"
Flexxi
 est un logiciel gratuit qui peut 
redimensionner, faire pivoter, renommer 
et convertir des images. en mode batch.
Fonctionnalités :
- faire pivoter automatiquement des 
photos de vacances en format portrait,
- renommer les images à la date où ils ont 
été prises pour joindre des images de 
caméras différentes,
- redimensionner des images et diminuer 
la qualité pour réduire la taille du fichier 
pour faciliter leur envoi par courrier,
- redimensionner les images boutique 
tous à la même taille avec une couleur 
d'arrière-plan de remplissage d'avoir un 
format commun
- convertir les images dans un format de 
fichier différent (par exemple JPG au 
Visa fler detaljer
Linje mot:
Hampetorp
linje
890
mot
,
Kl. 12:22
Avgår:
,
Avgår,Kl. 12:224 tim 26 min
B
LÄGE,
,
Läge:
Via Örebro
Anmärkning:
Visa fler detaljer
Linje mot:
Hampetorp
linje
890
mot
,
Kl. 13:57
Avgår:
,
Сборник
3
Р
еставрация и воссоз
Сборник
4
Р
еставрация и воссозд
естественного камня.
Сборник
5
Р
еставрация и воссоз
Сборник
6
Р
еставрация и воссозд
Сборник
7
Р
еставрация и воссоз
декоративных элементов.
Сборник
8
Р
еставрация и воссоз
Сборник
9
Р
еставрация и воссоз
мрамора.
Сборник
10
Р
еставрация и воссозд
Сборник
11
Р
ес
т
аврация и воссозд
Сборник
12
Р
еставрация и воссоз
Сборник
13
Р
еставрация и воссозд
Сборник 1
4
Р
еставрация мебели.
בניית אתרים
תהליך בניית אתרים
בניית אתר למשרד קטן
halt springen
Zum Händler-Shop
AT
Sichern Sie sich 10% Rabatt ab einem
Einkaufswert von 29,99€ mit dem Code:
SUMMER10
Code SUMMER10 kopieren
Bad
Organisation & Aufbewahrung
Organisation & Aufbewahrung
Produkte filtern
-----
**DIRECTIONS**: Your answer should be every line above that contains the word "בניית".

**SOLUTION TO THE PROBLEM**:
בניית אתרים
תהליך בניית אתרים
בניית אתר למשרד קטן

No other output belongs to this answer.